Question
Petya loves lucky numbers. Everybody knows that lucky numbers are positive integers whose decimal representation contains only the lucky digits 4 and 7. For example, numbers 47, 744, 4 are lucky and 5, 17, 467 are not.
Petya calls a number almost lucky if it could be evenly divided by some lucky number. Help him find out if the given number n is almost lucky.
Input
The single line contains an integer n (1 ≤ n ≤ 1000) — the number that needs to be checked.
Output
In the only line print "YES" (without the quotes), if number n is almost lucky.
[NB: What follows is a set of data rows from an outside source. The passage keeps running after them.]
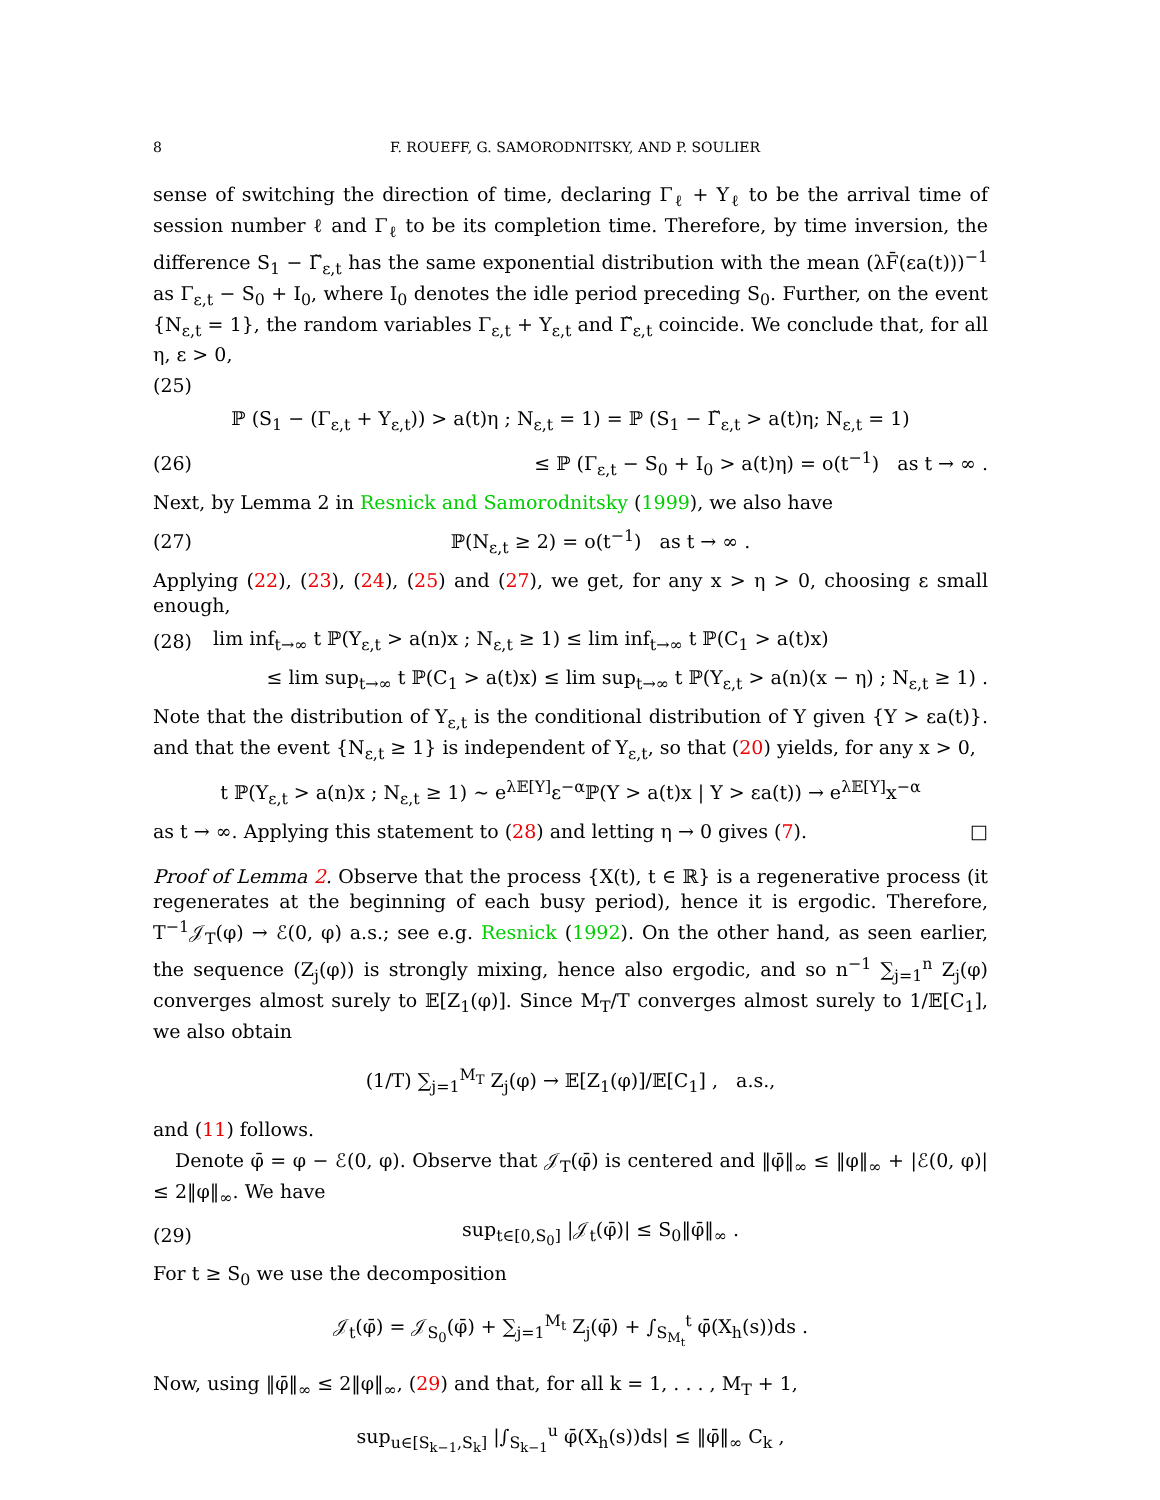8 F. ROUEFF, G. SAMORODNITSKY, AND P. SOULIER
sense of switching the direction of time, declaring Γ<sub>ℓ</sub> + Y<sub>ℓ</sub> to be the arrival time of session number ℓ and Γ<sub>ℓ</sub> to be its completion time. Therefore, by time inversion, the difference S<sub>1</sub> − Γ̃<sub>ε,t</sub> has the same exponential distribution with the mean (λF̄(εa(t)))<sup>−1</sup> as Γ<sub>ε,t</sub> − S<sub>0</sub> + I<sub>0</sub>, where I<sub>0</sub> denotes the idle period preceding S<sub>0</sub>. Further, on the event {N<sub>ε,t</sub> = 1}, the random variables Γ<sub>ε,t</sub> + Y<sub>ε,t</sub> and Γ̃<sub>ε,t</sub> coincide. We conclude that, for all η, ε > 0,
(25)
ℙ (S<sub>1</sub> − (Γ<sub>ε,t</sub> + Y<sub>ε,t</sub>)) > a(t)η ; N<sub>ε,t</sub> = 1) = ℙ (S<sub>1</sub> − Γ̃<sub>ε,t</sub> > a(t)η; N<sub>ε,t</sub> = 1)
(26) ≤ ℙ (Γ<sub>ε,t</sub> − S<sub>0</sub> + I<sub>0</sub> > a(t)η) = o(t<sup>−1</sup>) as t → ∞ .
Next, by Lemma 2 in Resnick and Samorodnitsky (1999), we also have
(27) ℙ(N<sub>ε,t</sub> ≥ 2) = o(t<sup>−1</sup>) as t → ∞ .
Applying (22), (23), (24), (25) and (27), we get, for any x > η > 0, choosing ε small enough,
(28) lim inf<sub>t→∞</sub> t ℙ(Y<sub>ε,t</sub> > a(n)x ; N<sub>ε,t</sub> ≥ 1) ≤ lim inf<sub>t→∞</sub> t ℙ(C<sub>1</sub> > a(t)x)
≤ lim sup<sub>t→∞</sub> t ℙ(C<sub>1</sub> > a(t)x) ≤ lim sup<sub>t→∞</sub> t ℙ(Y<sub>ε,t</sub> > a(n)(x − η) ; N<sub>ε,t</sub> ≥ 1) .
Note that the distribution of Y<sub>ε,t</sub> is the conditional distribution of Y given {Y > εa(t)}. and that the event {N<sub>ε,t</sub> ≥ 1} is independent of Y<sub>ε,t</sub>, so that (20) yields, for any x > 0,
t ℙ(Y<sub>ε,t</sub> > a(n)x ; N<sub>ε,t</sub> ≥ 1) ∼ e<sup>λ𝔼[Y]</sup>ε<sup>−α</sup>ℙ(Y > a(t)x | Y > εa(t)) → e<sup>λ𝔼[Y]</sup>x<sup>−α</sup>
as t → ∞. Applying this statement to (28) and letting η → 0 gives (7). □
Proof of Lemma 2. Observe that the process {X(t), t ∈ ℝ} is a regenerative process (it regenerates at the beginning of each busy period), hence it is ergodic. Therefore, T<sup>−1</sup>𝒥<sub>T</sub>(φ) → ℰ(0, φ) a.s.; see e.g. Resnick (1992). On the other hand, as seen earlier, the sequence (Z<sub>j</sub>(φ)) is strongly mixing, hence also ergodic, and so n<sup>−1</sup> ∑<sub>j=1</sub><sup>n</sup> Z<sub>j</sub>(φ) converges almost surely to 𝔼[Z<sub>1</sub>(φ)]. Since M<sub>T</sub>/T converges almost surely to 1/𝔼[C<sub>1</sub>], we also obtain
(1/T) ∑<sub>j=1</sub><sup>M<sub>T</sub></sup> Z<sub>j</sub>(φ) → 𝔼[Z<sub>1</sub>(φ)]/𝔼[C<sub>1</sub>] , a.s.,
and (11) follows.
Denote φ̄ = φ − ℰ(0, φ). Observe that 𝒥<sub>T</sub>(φ̄) is centered and ‖φ̄‖<sub>∞</sub> ≤ ‖φ‖<sub>∞</sub> + |ℰ(0, φ)| ≤ 2‖φ‖<sub>∞</sub>. We have
(29) sup<sub>t∈[0,S<sub>0</sub>]</sub> |𝒥<sub>t</sub>(φ̄)| ≤ S<sub>0</sub>‖φ̄‖<sub>∞</sub> .
For t ≥ S<sub>0</sub> we use the decomposition
𝒥<sub>t</sub>(φ̄) = 𝒥<sub>S<sub>0</sub></sub>(φ̄) + ∑<sub>j=1</sub><sup>M<sub>t</sub></sup> Z<sub>j</sub>(φ̄) + ∫<sub>S<sub>M<sub>t</sub></sub></sub><sup>t</sup> φ̄(X<sub>h</sub>(s))ds .
Now, using ‖φ̄‖<sub>∞</sub> ≤ 2‖φ‖<sub>∞</sub>, (29) and that, for all k = 1, . . . , M<sub>T</sub> + 1,
sup<sub>u∈[S<sub>k−1</sub>,S<sub>k</sub>]</sub> |∫<sub>S<sub>k−1</sub></sub><sup>u</sup> φ̄(X<sub>h</sub>(s))ds| ≤ ‖φ̄‖<sub>∞</sub> C<sub>k</sub> ,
Otherwise, print "NO" (without the quotes).
Example
47
YES
16
YES
78
NO
Explanation
1.Approach
Take a input n from user then then make that input n into string in different variable
Then check on each index that it have some different numbers than 4 and 7 or not if yes then make flag=1 else keep it zero only.
Then put condition if flag == 0 then cout yes
Or if flag == 1 and n% (all numbers which have 4 and 7 from 1 to 1000 put all ) in the following way
Example
if(flag==1 and (n%4==0 || n%7==0 || n%44==0|| n%47==0 || n%74==0 ||n%77==0 || n%444==0 || n%447==0 || n%474==0 || n%744==0 || n%477==0 || n%747==0 || n%774==0 || n%777==0 ))
cout<<"YES"<<endl;
else cout<<"NO"<<endl;
2.Approach
directly say ki n is divisible by all the value from 1 to 1000 which has only 4 and 7 in this way
Example
if(n%4==0 || n%7==0 || n%44==0|| n%47==0 || n%74==0 ||n%77==0 || n%444==0 || n%447==0 || n%474==0 || n%744==0 || n%477==0 || n%747==0 || n%774==0 || n%777==0 )
cout<<"YES"<<endl;
else cout<<"NO"<<endl;
Code
1.Approach Code
#include<bits/stdc++.h>
using namespace std;
#define test long long T;cin>>T;while(T--)
void solve(){
int n; cin>>n;
string x = to_string(n);
int flag=0;
for(int i=0;i<x.size();i++){
if(x[i]=='4' || x[i]=='7') continue;
else {
flag=1; break;
}
}
if(flag==1 and (n%4==0 || n%7==0 || n%44==0|| n%47==0 || n%74==0 ||n%77==0 || n%444==0 || n%447==0 || n%474==0 || n%744==0 || n%477==0 || n%747==0 || n%774==0 || n%777==0 ))
cout<<"YES"<<endl;
else if(flag==0) cout<<"YES"<<endl;
else cout<<"NO"<<endl;
}
signed main() {
//test
//(if you want to take the more test cases you may uncomment it out)
solve();
}
2.Approach Code
#include<bits/stdc++.h>
using namespace std;
int main ()
{
int n ;
cin>>n;
if(n%4==0 || n%7==0 || n%44==0|| n%47==0 || n%74==0 ||n%77==0 || n%444==0 || n%447==0 || n%474==0 || n%744==0 || n%477==0 || n%747==0 || n%774==0 || n%777==0 )
{
cout<<"YES";
}
else
{
cout<<"NO";
}
return 0;
}
Hope you might liked my 1st approach which is submitted by me and it is Accepted and working 100% fine.